__WHAT TO DO__:
Among the entries below, one stretch runs from the line that contains "pinky mcp: (803, 851)" through the line that contains "pinky dip: (1059, 878)". Repeat that stretch exactly, ends included, and only that.

__Data items__:
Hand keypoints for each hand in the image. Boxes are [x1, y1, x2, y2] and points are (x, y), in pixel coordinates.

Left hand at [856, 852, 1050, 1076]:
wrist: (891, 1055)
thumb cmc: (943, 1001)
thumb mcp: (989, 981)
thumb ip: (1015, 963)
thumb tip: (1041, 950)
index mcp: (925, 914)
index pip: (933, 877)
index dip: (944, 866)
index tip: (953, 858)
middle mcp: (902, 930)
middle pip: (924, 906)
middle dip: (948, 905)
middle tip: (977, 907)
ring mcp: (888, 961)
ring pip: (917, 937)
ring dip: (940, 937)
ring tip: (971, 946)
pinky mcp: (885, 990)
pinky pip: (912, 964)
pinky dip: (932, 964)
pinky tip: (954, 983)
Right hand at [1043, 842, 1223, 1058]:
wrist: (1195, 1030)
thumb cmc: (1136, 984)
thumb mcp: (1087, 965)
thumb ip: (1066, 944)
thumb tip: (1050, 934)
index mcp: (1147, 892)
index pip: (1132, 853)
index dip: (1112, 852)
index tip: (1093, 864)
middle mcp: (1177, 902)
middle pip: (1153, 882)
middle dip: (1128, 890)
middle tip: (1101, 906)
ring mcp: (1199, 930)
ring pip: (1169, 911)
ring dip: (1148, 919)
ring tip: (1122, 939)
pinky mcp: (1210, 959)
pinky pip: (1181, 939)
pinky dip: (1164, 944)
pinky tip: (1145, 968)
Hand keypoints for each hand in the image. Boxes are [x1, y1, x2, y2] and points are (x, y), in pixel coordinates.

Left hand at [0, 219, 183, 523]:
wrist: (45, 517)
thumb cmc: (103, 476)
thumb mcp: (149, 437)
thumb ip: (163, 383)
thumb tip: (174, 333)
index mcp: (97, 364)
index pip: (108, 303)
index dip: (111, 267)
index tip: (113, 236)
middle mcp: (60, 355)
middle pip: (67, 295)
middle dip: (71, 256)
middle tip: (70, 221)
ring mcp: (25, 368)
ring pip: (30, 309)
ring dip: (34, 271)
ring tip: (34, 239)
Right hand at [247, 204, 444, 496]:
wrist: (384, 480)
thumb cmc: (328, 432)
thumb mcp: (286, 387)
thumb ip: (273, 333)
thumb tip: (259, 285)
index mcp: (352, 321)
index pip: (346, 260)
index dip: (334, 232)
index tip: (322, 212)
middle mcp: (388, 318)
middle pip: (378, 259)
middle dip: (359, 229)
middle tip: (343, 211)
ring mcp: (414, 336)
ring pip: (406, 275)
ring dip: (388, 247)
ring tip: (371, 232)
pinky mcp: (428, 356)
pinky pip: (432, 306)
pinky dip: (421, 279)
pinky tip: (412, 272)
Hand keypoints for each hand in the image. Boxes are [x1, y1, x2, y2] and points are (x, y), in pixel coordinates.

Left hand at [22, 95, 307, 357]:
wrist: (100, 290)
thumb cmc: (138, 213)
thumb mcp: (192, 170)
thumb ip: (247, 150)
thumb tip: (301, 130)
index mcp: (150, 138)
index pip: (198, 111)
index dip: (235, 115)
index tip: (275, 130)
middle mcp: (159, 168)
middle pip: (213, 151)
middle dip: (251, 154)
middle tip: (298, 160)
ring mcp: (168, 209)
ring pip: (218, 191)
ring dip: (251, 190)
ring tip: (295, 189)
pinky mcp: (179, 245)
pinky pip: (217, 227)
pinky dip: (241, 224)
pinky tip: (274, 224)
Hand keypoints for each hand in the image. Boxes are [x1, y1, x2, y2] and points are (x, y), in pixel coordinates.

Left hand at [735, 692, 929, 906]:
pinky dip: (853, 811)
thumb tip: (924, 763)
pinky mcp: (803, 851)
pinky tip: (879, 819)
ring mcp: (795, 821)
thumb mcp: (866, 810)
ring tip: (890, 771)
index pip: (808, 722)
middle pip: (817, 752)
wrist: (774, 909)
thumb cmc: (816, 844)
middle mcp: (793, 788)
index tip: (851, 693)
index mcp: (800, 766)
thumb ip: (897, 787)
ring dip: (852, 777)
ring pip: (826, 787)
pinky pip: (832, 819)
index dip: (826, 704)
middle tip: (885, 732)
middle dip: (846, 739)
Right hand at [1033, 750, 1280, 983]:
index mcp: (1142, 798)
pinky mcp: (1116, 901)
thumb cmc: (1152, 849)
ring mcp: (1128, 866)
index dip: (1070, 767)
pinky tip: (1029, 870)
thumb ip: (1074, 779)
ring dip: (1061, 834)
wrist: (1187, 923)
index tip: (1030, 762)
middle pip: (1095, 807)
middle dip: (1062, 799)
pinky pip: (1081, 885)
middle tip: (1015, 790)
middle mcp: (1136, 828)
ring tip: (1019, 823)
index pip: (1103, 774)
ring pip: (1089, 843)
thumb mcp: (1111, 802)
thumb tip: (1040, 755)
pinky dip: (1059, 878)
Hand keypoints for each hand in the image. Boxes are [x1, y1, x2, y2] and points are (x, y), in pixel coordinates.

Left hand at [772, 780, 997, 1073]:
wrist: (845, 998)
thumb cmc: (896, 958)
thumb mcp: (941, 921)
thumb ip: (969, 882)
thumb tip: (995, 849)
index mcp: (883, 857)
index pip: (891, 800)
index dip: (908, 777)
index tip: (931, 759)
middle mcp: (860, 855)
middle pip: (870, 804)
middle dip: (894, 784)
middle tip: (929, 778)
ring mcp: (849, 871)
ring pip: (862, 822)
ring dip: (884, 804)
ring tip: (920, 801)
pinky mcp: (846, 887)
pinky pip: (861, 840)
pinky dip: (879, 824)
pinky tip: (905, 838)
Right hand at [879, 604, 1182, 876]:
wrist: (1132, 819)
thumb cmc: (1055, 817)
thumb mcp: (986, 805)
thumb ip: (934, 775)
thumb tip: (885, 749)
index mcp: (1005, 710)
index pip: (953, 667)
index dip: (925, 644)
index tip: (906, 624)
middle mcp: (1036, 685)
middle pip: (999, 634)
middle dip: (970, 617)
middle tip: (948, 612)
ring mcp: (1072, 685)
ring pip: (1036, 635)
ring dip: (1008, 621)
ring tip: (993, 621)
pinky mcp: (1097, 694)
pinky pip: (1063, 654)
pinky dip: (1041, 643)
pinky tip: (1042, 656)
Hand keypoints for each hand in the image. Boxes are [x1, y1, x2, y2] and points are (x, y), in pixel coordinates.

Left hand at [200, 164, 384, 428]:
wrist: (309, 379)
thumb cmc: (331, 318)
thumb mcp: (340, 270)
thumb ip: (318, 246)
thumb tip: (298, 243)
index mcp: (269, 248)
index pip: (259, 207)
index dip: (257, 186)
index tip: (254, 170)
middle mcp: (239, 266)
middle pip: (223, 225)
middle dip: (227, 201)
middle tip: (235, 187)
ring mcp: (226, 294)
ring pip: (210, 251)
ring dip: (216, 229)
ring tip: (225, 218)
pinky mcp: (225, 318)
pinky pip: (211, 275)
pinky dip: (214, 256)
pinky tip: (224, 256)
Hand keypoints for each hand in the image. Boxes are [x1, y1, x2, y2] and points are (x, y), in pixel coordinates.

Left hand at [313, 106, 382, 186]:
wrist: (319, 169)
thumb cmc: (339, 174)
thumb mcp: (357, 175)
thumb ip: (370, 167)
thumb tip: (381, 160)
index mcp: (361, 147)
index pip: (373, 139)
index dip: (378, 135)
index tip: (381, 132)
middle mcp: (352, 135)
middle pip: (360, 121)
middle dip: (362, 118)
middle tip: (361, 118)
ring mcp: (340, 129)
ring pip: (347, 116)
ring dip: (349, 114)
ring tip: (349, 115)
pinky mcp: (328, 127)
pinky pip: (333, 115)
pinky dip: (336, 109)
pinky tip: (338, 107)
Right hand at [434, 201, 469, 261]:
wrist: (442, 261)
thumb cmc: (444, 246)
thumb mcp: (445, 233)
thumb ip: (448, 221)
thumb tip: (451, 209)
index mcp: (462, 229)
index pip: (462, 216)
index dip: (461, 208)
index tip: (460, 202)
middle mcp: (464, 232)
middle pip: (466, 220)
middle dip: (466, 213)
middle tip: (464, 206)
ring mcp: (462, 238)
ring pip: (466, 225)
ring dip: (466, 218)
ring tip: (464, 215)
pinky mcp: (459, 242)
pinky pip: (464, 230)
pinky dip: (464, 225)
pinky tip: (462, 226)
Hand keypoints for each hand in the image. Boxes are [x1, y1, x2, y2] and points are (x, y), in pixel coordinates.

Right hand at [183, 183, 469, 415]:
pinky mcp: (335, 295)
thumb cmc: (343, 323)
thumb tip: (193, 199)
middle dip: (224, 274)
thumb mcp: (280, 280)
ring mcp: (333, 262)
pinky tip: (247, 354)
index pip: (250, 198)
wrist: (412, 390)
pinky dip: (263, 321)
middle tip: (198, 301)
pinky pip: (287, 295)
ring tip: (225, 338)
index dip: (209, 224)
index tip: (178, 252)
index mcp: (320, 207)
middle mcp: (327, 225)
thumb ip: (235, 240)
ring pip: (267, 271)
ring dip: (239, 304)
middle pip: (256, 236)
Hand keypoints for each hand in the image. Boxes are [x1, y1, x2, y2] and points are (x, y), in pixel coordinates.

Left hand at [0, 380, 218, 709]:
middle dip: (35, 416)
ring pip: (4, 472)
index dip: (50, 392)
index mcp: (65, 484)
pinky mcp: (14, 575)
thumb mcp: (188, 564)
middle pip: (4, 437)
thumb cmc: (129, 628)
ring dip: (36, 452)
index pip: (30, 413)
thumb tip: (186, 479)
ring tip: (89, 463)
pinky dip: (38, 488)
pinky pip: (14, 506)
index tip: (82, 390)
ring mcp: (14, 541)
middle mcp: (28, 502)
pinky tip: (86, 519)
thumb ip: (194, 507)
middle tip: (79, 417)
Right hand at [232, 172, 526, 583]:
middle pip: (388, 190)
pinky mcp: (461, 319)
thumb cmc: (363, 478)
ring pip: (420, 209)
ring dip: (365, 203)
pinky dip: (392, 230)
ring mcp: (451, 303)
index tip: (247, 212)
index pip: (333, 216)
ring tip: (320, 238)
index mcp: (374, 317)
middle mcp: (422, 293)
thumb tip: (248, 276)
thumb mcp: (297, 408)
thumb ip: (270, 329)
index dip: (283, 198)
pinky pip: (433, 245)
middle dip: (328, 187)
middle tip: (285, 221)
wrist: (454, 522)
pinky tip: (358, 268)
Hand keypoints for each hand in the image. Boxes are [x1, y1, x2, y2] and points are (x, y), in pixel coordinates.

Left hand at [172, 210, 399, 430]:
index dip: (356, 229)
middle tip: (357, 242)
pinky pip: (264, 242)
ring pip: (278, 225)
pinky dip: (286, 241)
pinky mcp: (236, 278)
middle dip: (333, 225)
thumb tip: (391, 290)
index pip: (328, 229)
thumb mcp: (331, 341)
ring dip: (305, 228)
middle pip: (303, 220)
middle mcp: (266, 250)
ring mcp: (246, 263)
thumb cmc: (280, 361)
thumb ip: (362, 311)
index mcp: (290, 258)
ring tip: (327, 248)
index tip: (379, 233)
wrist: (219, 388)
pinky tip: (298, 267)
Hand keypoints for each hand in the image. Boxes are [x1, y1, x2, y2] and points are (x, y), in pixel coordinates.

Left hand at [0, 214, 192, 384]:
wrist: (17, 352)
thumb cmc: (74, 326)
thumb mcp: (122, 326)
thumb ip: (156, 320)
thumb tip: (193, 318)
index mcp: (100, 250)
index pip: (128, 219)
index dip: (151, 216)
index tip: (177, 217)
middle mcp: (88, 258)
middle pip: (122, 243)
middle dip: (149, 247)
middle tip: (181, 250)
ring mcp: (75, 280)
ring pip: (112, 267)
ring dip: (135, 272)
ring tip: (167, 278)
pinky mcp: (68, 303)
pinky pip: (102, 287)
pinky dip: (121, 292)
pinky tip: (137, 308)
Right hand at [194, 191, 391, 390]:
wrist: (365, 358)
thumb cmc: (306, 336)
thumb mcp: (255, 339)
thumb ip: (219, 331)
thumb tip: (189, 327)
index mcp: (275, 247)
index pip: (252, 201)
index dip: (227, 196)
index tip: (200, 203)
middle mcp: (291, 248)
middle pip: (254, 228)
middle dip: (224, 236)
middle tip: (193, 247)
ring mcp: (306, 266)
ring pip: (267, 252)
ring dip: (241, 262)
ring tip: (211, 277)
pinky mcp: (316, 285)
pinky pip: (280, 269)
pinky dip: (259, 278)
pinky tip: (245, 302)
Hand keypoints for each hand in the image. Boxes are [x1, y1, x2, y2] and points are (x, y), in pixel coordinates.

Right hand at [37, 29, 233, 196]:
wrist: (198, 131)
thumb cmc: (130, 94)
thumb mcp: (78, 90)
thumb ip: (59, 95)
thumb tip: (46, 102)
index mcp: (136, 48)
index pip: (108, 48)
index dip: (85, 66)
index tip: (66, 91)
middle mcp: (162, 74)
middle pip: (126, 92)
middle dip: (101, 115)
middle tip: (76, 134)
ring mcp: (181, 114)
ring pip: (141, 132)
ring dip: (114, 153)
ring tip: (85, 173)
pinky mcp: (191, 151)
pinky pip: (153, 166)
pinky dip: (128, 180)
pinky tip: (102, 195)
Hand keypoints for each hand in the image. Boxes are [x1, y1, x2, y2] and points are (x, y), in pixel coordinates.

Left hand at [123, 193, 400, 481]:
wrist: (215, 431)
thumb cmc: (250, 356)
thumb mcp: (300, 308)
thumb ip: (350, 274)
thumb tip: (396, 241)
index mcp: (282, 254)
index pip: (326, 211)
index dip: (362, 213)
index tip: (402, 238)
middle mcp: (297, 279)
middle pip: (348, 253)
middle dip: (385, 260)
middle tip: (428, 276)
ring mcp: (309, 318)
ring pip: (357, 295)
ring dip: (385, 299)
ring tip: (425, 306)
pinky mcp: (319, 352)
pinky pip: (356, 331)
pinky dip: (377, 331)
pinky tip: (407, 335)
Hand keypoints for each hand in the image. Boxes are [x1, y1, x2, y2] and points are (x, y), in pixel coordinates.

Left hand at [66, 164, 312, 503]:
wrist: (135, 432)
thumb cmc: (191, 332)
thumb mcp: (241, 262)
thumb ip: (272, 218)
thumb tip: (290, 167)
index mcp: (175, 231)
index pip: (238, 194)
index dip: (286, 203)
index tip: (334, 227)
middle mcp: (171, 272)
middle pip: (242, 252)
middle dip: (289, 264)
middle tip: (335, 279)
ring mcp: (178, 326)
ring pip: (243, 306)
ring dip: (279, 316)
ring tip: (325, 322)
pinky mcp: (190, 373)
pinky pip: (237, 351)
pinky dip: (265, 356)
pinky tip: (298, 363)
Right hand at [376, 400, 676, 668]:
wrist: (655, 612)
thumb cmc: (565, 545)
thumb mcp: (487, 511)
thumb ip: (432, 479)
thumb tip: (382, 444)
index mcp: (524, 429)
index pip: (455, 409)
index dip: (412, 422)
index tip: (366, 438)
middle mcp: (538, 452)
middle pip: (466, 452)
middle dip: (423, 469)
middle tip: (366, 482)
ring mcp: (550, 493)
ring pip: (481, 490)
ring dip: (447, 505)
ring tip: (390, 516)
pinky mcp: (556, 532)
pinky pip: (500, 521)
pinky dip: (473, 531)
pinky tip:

__FINISHED EXERCISE__:
pinky mcp: (803, 851)
pinky tip: (879, 819)
ring mcp: (795, 821)
thumb mcp: (866, 810)
ring tip: (890, 771)
index pip: (808, 722)
middle pip: (817, 752)
wrist: (774, 909)
thumb cmc: (816, 844)
middle mcp: (793, 788)
index tip: (851, 693)
index mcp: (800, 766)
thumb ip: (897, 787)
ring dip: (852, 777)
ring pip: (826, 787)
pinky pip: (832, 819)
index dip: (826, 704)
middle tip: (885, 732)
middle dip: (846, 739)
Right hand at [1033, 750, 1280, 983]:
index mcp: (1142, 798)
pinky mcp: (1116, 901)
thumb cmc: (1152, 849)
ring mcp: (1128, 866)
index dip: (1070, 767)
pinky tip: (1029, 870)
thumb ip: (1074, 779)
ring dip: (1061, 834)
wrist: (1187, 923)
index tip: (1030, 762)
middle pip: (1095, 807)
middle dip: (1062, 799)
pinky pip: (1081, 885)
middle tip: (1015, 790)
middle mcp: (1136, 828)
ring tip: (1019, 823)
index pip: (1103, 774)
ring pip: (1089, 843)
thumb mcp: (1111, 802)
thumb tip: (1040, 755)
pinky dip: (1059, 878)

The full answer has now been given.